Document passage:
------------------------------
Those discouraging findings underscore that “much more needs to be done” to make active forms of transportation safer and more convenient, say the study’s authors.

Federal funding for policies, programs and infrastructure that encouraging walking and bicycling more than tripled between 2000 and 2018, from $297 million to $916 million. Yet that higher amount still represents only about 2 percent of the U.S. government’s transportation budget, points out Ralph Buehler, the study’s lead author and chair of the urban affairs and planning program at Virginia Tech School of Public and International Affairs, in a released statement.

That’s not nearly enough to make a significant difference in helping people make walking and cycling part of their daily routine, he adds.

And we should be encouraging people to walk and cycle more. Plenty of research has shown that integrating active travel into our daily lives can help improve our physical and psychological health. It’s also a cheaper and more practical way than joining a gym or fitness center of meeting recommended levels of physical activity.

The new study, published online this week in the Journal of Transport and Health, was conducted to see whether the past two decades of research and government investments in active transportation has had any effect on how often and frequently Americans walk or cycle.

Study details

For the study, Buehler and his colleagues compared responses from the National Household Travel Survey from the years 2001 and 2017. About 200,000 Americans aged 5 to 65-plus took part in the two surveys. The questions included ones about the frequency, duration and distance the participants walked or cycled. (Parents provided answers for their young children.)

The researchers found a slight increase in the daily walking rates over the 16-year period of the study. The share of Americans who reported walking an average of 30 minutes a day, for example, increased from 7.2 percent to 7.9 percent. There was essentially no change, however, in the cycling rates. The percentage of Americans who said they averaged 30 minutes of cycling a day was 0.9 percent in both years, and the proportion who said they averaged at least 10 minutes a day fell from 1.5 percent in 2001 to 1.3 percent in 2017.

Walking increased the most among middle-aged adults aged 25 to 64, among people in both the highest and lowest household income quartiles, and among people without a car.

In fact, there was an inverse relationship between car ownership and walking. The more cars in a household, the less walking its residents did.

“It is not at all surprising that the small increase in walking was in dense, urban cities like Boston, New York City, Philadelphia, and Washington, D.C., where measures have been taken to improve infrastructure and programs and policies have been adopted to make walking and cycling easier and safer,” says Buehler.

Other trends

The walking rates were roughly the same among men and women, but men were three times more likely to cycle.

“In general, women will only cycle if they think the entire ride will be safe,” says Buehler. “If they perceive that there will be any danger at all along the way they will resist.”

Cycling rates increased the fastest among highly educated, employed, high-income, white men between the ages 16 and 44. Here’s one statistic from the study that underscores that trend: In 2001, there was no difference in cycling rates between university graduates and people without a high school diploma. In 2017, cycling was roughly two times more common among college grads than among those who didn’t graduate from high school.

“Some of those increases may have resulted from higher-income groups moving to denser, mixed-use, inner-city neighborhoods with short trip distances,” the researchers write.

Yet, that doesn’t entirely explain the trend.
------------------------------
The data:
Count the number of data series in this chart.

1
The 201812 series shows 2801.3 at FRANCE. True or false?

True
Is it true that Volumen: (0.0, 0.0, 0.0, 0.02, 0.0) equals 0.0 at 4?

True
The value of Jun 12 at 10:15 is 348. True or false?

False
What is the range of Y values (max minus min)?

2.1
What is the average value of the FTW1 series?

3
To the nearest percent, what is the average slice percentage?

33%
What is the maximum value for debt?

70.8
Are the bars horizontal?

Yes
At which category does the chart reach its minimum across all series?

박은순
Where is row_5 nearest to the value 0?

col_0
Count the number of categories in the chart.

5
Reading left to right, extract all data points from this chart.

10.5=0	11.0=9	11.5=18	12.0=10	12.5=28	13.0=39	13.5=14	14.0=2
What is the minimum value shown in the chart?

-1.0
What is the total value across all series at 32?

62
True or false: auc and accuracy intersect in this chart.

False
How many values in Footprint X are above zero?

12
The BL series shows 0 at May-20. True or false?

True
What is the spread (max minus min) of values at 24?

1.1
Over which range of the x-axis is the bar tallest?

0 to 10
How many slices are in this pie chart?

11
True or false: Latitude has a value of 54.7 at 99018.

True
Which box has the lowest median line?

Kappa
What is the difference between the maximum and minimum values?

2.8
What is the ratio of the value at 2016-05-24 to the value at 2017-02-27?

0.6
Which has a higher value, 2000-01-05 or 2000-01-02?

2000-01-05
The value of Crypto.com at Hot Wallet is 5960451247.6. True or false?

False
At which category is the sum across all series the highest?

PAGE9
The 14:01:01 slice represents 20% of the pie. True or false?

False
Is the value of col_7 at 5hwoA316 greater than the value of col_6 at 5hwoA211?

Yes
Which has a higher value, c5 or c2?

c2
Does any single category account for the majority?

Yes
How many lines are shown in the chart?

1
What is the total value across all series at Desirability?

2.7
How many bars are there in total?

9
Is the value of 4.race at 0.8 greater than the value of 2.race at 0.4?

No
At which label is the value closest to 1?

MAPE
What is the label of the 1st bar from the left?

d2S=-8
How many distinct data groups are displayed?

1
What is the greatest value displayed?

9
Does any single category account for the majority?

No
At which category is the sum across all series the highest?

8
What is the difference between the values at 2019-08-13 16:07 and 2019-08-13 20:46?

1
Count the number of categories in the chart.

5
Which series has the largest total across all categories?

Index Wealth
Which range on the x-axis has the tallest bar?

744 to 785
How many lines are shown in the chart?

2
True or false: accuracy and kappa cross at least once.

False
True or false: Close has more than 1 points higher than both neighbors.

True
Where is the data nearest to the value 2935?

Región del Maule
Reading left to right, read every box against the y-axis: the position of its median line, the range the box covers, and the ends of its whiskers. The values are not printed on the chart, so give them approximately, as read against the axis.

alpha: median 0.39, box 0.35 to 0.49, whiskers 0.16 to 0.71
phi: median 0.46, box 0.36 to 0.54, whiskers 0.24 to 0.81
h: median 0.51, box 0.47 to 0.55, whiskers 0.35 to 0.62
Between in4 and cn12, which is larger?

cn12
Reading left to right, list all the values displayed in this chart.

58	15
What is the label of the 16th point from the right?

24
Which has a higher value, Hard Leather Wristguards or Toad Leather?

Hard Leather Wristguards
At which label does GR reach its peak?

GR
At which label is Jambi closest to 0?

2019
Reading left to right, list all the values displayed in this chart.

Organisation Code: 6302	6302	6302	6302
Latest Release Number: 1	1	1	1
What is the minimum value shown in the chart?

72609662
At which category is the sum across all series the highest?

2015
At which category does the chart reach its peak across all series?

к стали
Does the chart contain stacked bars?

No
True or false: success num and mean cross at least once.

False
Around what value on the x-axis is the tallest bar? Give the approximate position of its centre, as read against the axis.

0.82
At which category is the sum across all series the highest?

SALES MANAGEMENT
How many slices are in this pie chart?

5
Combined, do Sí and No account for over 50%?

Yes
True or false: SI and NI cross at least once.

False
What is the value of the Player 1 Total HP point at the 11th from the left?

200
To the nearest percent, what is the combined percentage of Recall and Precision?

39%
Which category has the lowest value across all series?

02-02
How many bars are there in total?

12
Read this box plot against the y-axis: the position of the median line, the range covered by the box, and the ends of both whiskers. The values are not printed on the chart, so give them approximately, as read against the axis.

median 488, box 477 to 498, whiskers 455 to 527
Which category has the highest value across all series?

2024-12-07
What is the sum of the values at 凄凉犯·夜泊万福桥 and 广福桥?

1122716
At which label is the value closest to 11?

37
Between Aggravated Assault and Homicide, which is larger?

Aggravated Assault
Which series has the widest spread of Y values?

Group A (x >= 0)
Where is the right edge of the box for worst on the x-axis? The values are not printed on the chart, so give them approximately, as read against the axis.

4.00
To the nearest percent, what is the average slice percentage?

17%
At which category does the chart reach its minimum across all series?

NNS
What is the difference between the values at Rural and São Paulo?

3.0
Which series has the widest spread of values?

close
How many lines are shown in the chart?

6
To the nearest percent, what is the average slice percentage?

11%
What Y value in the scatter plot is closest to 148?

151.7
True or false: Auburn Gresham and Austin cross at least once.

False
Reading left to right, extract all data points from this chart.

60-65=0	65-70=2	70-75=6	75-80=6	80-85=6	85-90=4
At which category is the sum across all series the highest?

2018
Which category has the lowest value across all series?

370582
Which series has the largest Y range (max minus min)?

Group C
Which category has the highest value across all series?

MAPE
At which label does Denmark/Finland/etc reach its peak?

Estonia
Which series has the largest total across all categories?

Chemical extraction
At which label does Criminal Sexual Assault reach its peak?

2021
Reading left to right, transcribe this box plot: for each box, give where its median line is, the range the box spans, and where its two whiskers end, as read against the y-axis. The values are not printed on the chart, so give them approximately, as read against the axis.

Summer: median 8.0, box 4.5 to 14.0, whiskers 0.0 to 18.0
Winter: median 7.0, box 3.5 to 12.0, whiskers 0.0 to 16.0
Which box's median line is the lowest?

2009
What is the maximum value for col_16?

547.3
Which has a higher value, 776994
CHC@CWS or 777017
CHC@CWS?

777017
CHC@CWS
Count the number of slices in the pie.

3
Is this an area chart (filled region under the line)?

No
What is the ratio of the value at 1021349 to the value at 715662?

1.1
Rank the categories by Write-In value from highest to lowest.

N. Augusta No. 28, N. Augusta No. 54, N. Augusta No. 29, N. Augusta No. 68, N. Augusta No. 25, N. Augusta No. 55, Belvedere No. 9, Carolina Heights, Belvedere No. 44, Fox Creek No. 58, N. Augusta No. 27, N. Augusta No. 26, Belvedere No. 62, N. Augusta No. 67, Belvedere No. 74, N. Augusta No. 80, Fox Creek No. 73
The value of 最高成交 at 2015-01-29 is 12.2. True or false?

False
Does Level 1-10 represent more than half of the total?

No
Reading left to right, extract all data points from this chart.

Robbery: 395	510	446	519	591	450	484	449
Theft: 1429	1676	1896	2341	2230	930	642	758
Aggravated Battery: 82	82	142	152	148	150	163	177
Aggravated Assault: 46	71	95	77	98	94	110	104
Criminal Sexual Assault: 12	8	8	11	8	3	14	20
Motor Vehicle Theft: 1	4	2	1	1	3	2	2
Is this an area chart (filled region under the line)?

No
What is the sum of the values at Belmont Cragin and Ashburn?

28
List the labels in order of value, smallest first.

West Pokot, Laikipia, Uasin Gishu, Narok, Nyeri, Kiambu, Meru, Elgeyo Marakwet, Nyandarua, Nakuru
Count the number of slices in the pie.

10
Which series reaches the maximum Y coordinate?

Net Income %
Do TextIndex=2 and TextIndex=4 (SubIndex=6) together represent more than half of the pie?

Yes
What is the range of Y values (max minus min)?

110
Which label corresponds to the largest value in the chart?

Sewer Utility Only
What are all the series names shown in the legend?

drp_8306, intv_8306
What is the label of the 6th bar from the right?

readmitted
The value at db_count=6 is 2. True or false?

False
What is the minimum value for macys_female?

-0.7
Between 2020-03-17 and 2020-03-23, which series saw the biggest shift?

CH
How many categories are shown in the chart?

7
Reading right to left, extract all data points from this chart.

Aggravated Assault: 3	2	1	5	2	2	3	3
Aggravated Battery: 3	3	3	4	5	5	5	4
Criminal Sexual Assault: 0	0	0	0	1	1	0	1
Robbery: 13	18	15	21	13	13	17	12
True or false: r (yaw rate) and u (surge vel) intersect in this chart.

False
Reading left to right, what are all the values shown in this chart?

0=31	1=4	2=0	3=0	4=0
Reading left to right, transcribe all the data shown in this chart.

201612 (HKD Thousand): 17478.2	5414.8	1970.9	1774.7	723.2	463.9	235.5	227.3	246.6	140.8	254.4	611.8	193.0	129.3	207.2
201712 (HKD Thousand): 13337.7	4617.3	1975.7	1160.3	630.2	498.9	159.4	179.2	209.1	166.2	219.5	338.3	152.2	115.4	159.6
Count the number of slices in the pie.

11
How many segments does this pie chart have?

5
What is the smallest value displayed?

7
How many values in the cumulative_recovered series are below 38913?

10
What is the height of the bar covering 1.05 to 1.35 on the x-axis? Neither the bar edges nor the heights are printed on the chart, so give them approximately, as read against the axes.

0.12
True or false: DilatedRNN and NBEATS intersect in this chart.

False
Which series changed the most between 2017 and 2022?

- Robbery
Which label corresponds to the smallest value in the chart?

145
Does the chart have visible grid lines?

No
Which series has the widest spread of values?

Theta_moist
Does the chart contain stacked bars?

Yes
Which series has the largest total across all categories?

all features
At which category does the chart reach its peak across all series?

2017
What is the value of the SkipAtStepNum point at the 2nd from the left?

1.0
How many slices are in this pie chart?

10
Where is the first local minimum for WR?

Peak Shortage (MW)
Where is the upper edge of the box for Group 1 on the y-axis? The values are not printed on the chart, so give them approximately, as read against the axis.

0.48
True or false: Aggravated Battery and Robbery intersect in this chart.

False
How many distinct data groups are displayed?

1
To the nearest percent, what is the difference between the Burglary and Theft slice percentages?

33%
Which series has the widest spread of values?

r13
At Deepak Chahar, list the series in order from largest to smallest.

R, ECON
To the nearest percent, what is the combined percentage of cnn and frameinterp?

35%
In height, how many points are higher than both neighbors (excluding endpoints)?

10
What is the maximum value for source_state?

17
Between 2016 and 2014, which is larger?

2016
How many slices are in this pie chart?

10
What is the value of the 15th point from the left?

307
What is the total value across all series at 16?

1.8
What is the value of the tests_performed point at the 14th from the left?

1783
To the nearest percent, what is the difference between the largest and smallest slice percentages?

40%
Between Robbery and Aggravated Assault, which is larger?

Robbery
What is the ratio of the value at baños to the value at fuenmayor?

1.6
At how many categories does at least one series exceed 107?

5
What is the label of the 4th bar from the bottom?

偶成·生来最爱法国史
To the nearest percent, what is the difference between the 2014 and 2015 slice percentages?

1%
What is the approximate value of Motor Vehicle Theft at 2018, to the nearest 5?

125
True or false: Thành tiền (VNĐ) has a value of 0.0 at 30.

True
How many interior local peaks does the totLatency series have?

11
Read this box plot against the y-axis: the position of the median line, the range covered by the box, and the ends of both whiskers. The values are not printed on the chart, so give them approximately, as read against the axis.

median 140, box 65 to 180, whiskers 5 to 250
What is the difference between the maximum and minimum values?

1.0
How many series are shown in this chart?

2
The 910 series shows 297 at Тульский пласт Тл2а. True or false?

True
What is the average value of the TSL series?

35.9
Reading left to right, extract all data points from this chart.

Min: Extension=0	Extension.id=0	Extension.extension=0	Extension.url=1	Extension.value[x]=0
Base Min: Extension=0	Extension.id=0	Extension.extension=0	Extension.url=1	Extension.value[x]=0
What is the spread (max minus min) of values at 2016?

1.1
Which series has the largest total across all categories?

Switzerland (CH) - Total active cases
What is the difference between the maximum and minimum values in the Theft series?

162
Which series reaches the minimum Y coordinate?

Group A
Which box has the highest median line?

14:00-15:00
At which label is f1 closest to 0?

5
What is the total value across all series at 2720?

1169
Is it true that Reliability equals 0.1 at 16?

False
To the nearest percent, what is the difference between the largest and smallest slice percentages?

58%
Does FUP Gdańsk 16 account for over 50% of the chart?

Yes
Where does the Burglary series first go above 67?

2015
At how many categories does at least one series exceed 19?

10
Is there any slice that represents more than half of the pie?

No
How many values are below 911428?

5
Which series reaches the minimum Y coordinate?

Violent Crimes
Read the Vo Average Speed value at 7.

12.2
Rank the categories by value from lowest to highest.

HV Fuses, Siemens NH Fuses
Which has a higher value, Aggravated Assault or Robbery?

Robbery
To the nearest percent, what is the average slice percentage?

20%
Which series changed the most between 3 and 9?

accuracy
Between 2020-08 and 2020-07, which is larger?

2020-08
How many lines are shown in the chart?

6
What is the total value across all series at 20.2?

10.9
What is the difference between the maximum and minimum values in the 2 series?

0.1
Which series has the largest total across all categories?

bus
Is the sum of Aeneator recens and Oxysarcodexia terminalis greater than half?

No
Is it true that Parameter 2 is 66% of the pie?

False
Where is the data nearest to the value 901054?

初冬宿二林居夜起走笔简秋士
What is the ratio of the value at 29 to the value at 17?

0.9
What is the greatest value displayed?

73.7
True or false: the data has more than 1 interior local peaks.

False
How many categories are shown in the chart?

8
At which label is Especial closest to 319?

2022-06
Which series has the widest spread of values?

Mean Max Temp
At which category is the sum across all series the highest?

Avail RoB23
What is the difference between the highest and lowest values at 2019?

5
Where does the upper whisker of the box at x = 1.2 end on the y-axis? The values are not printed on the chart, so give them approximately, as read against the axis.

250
------------------------------
Exercise instructions: Quote the article on walking and cycling from "Federal funding for" up to and including "routine, he adds.".

Solved exercise:
Federal funding for policies, programs and infrastructure that encouraging walking and bicycling more than tripled between 2000 and 2018, from $297 million to $916 million. Yet that higher amount still represents only about 2 percent of the U.S. government’s transportation budget, points out Ralph Buehler, the study’s lead author and chair of the urban affairs and planning program at Virginia Tech School of Public and International Affairs, in a released statement.

That’s not nearly enough to make a significant difference in helping people make walking and cycling part of their daily routine, he adds.